Arcus improves AI models’ and prompts’ performance by enriching them with high-value external data and signals. The performance of your AI applications depends on the quality of the data they use and how well the data represents the real world causations you are modeling.
Let’s establish a few key concepts that introduce how Arcus can help you improve your ML performance.
The Arcus Data Platform connects AI models and prompts to data they need. Lets establish the following concepts:
- Data Consumers bring AI models and generative prompts to the Arcus Data Platform, which automatically matches them to high-value data that improves their performance. These AI applications are seamlessly matched to additional signals, features and samples to transparently improve their performance without any additional effort on your part.
- Data Publishers publish and monetize datasets through the Arcus Data Platform. These datasets are matched through the discovery process to models and prompts who consume the data to improve their AI outcomes.
The Arcus Data Platform uses powerful matching algorithms to determine the most valuable external data for a given AI application. This matching process results in a set of data candidates, which are each composed of multiple underlying datasets, that the platform has determined are most likely to improve the AI application’s performance. The platform uses some core factors to generate candidates for your application to ensure the most high quality and relevant candidates are matched:
- Data Quality: The platform determines a data quality index to measure the value of datasets on the platform. This index uses the past performance of candidates and evaluates their inherent quality with metrics like data cleanliness, accuracy, and distribution.
- Data Compatibility: The platform determines which candidates are compatible with your requirements and first-party data as well as which are most likely to improve the performance of your task. This uses factors such as:
- Data schema: The client libraries infer information about the semantic types of your first-party data to understand the semantic meanings of your features, such as whether they are locations, people, business names, etc. Semantic types may be expressed in multiple forms, which the platform automatically matches and joins across compatible datasets and with your first-party data.
- Data freshness: A metric measured on how frequently a dataset is updated. For applications that rely on live signals and context, freshness is crucial to ensure the information fed to your models and prompts is accurate for your task.
- Data Relevance: The value of data depends on the application for which it’s used. The platform ranks candidates by their relevance to your task, which depends on an understanding of your task and first-party data. The platform builds this understanding using privacy-preserving algorithms so your data stays in your infrastructure. It also takes into account the completeness and distribution of your data to determine which additional samples to use. With this understanding of your first-party data, the platform then uses data valuation algorithms to determine the relevance of each candidate to your application.
The Arcus Data Platform scores the data quality, compatibility, and relevance of external data candidates on the platform to rank the most valuable candidates for your application. Arcus then tightly integrates with your application to seamlessly enrich your existing ML workflows with this external data.

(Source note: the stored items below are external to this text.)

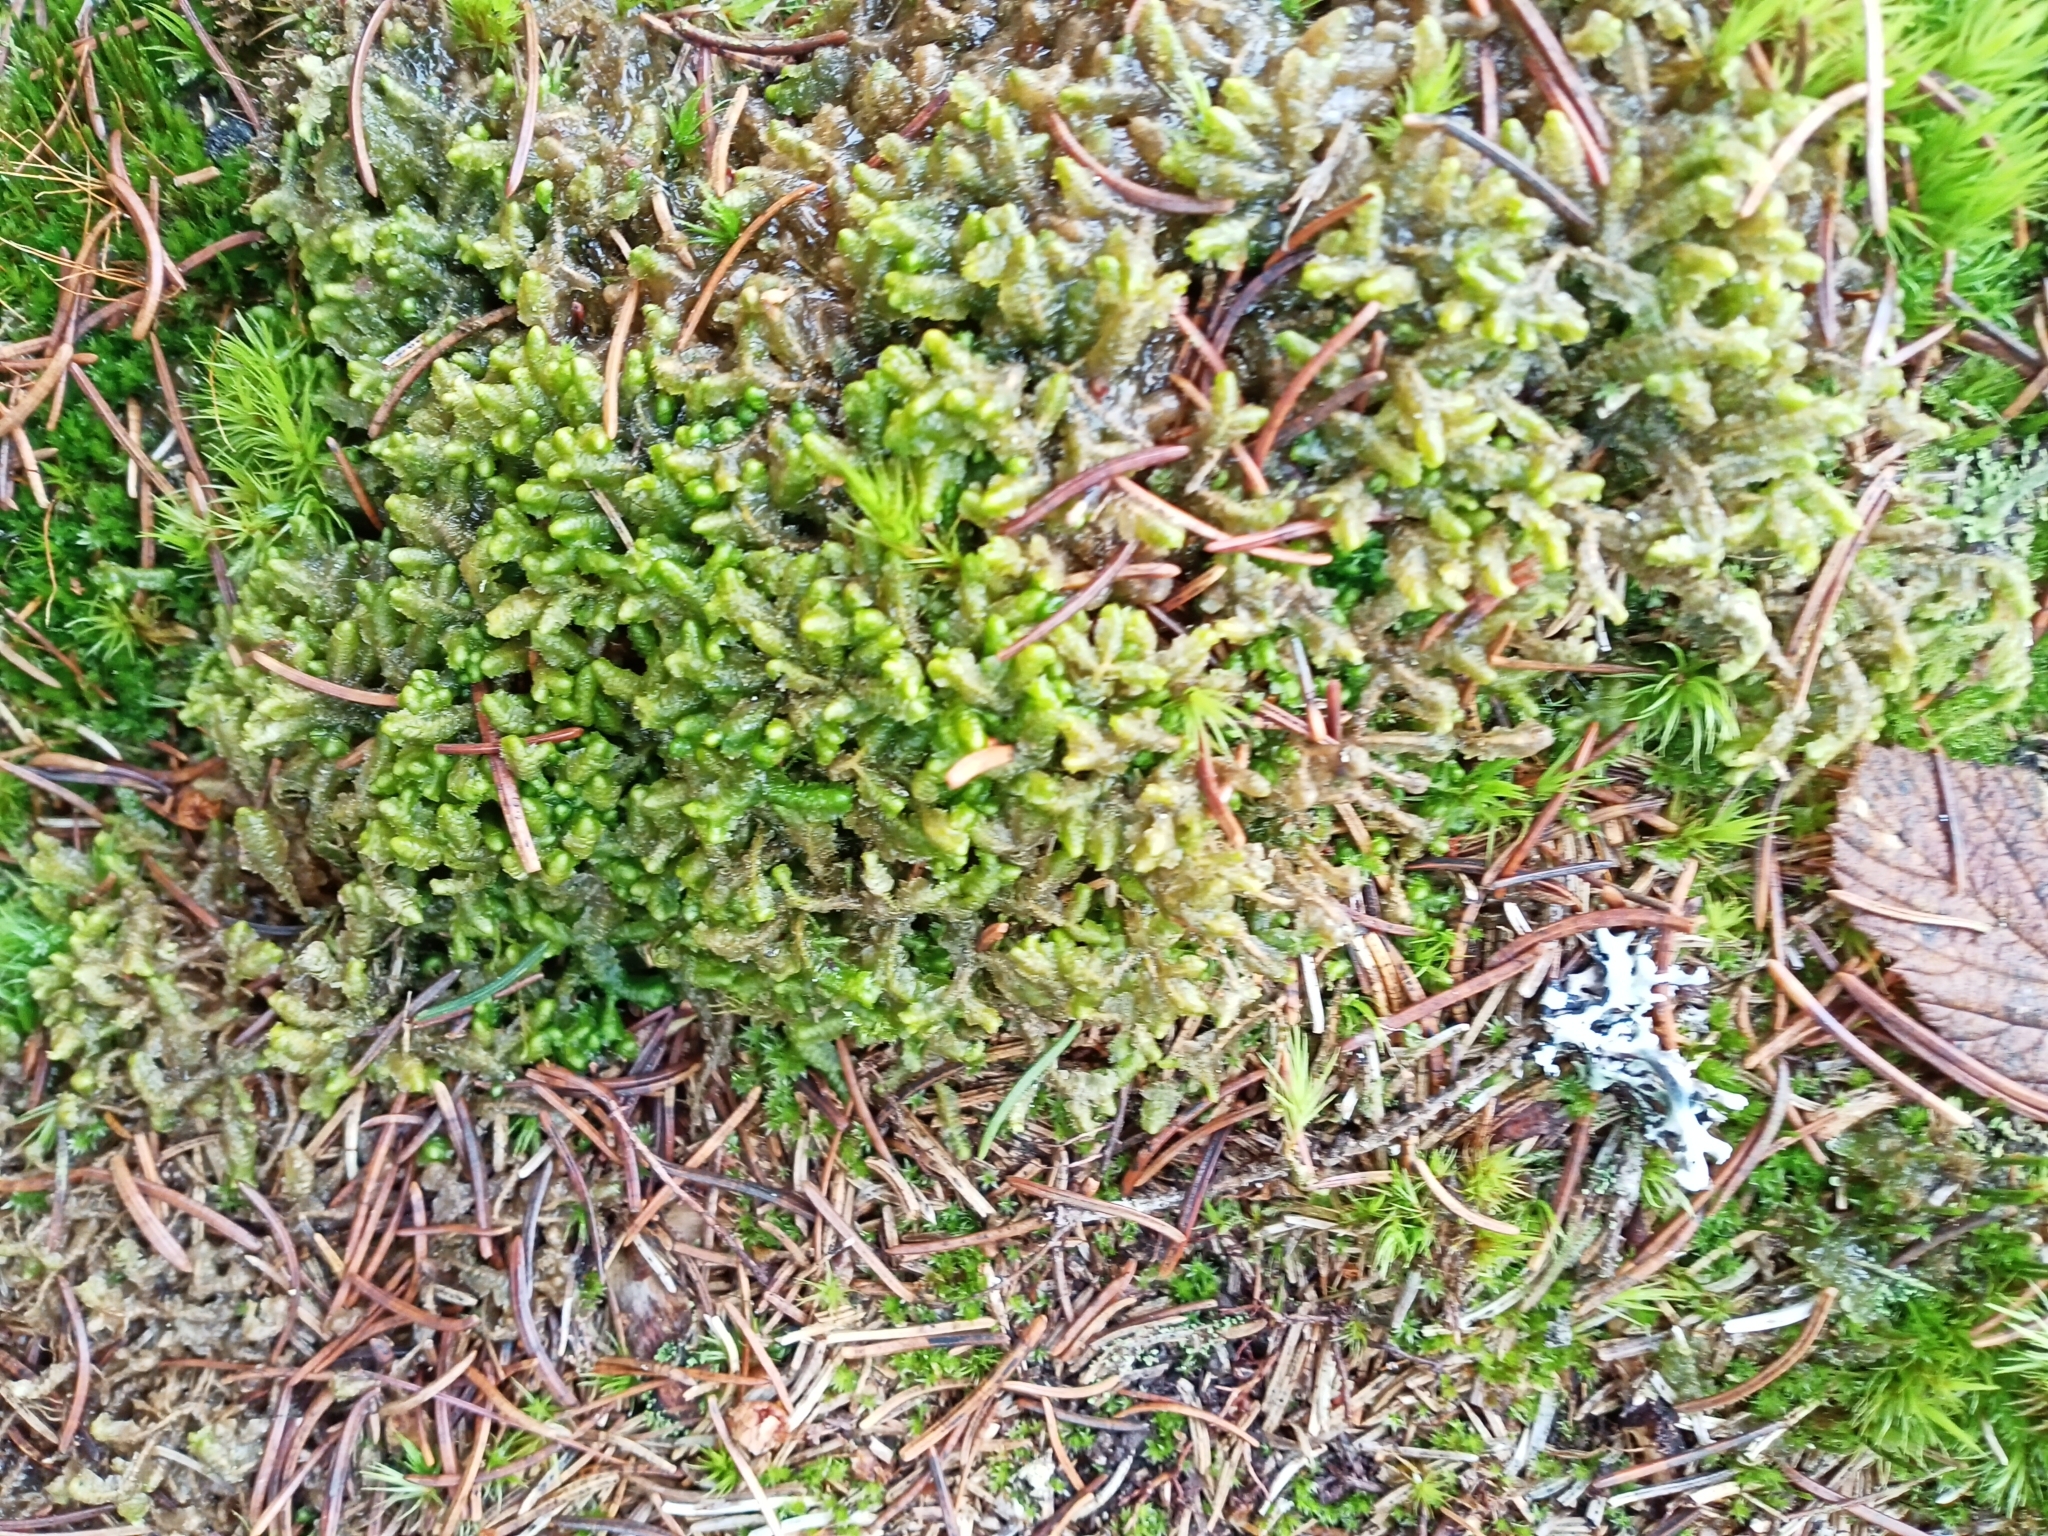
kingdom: Plantae
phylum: Marchantiophyta
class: Jungermanniopsida
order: Jungermanniales
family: Lepidoziaceae
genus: Bazzania
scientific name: Bazzania trilobata
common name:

The Arcus Data Platform improves your ML models’ and prompts’ performance by adding valuable external signals directly in your application through a process called enrichment. Let’s establish some terms around enrichment:
- First-party data: The data that you already have in your application. This is the data you use to train your ML models or in your prompts for generative AI applications.
- External data: Data that you don’t have, but is valuable to your application. This data is provided to your models and applications through the automatic data discovery process on the platform.
- Enrichment: The process of adding the external data and signals to your models and prompts in order to improve your AI outcomes. This ensures your models and prompts reflect the real-world factors that influence the outcome of your applications.
The trialing process is how you assess the value of the external data and signals to your AI applications. During the trialing process, your models are trained and validated using the different data candidates matched to your application via the Data Platform. This runs multiple training loops with different data candidates to measure key performance metrics, such as the model accuracy and loss, that represent how your model changes when enriched with different data candidates. Based on these empirical results, you can understand the real performance of your applications with the enriched data and before determining what data to consume in your application.